For what? To protect an openly ungrateful people and a government that doesn’t care. Through unjustified brickbats and unfair pay commissions he remained stoic and his patriotism was unshakable.
They caught several terrorists who were later let off for political or other reasons (prisoners for hostages kinda exchange). And (behold the mother of all ironies) one of these very rascals later went on to become a prominent political figure whom Purohit was forced to salute! It is just too much. And the straw that broke the camel’s back. Is it any wonder that the Mumbai Police openly refused to salute Gawli (or was it protect, or both)?

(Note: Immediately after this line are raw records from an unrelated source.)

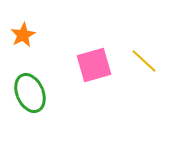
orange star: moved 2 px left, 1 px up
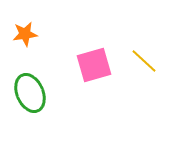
orange star: moved 2 px right, 1 px up; rotated 20 degrees clockwise
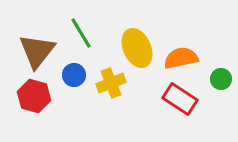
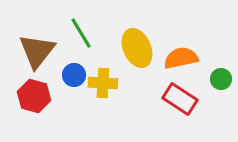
yellow cross: moved 8 px left; rotated 24 degrees clockwise
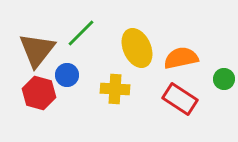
green line: rotated 76 degrees clockwise
brown triangle: moved 1 px up
blue circle: moved 7 px left
green circle: moved 3 px right
yellow cross: moved 12 px right, 6 px down
red hexagon: moved 5 px right, 3 px up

Of course this is only a general outline. Many people snap under unrelenting stress, and in a variety of ways, not necessarily anarchical. To explain his leanings towards militant Hinduism, you’d have to first concede that he was an Alpha male type personality, and then go back and reconstruct his childhood. To begin with, you’d have to consider that he was probably raised in a middle class Hindu household with allegiance to the Sangh, which was not a terrorist organization.
Even at this stage, to him, religion was private and had no place in his professional life at all. But gradually, he saw the rise of Islamic terrorism and, what seemed to him, a persecution of Hindus. This rhetoric was, no doubt, inculcated by a newly radicalised Sangh. He knew that the Government would not do anything about it, only pander to minorities. And that he had to do something if he had to arrest the inevitable downward slide of his beloved country into chaos. Here he probably saw Israel, with their prompt and retaliatory bombing, as an example. And a religious vigilante was born.
If you undertake this speculative exercise, bam, you’ve got a character. Hell, you’ve got a story.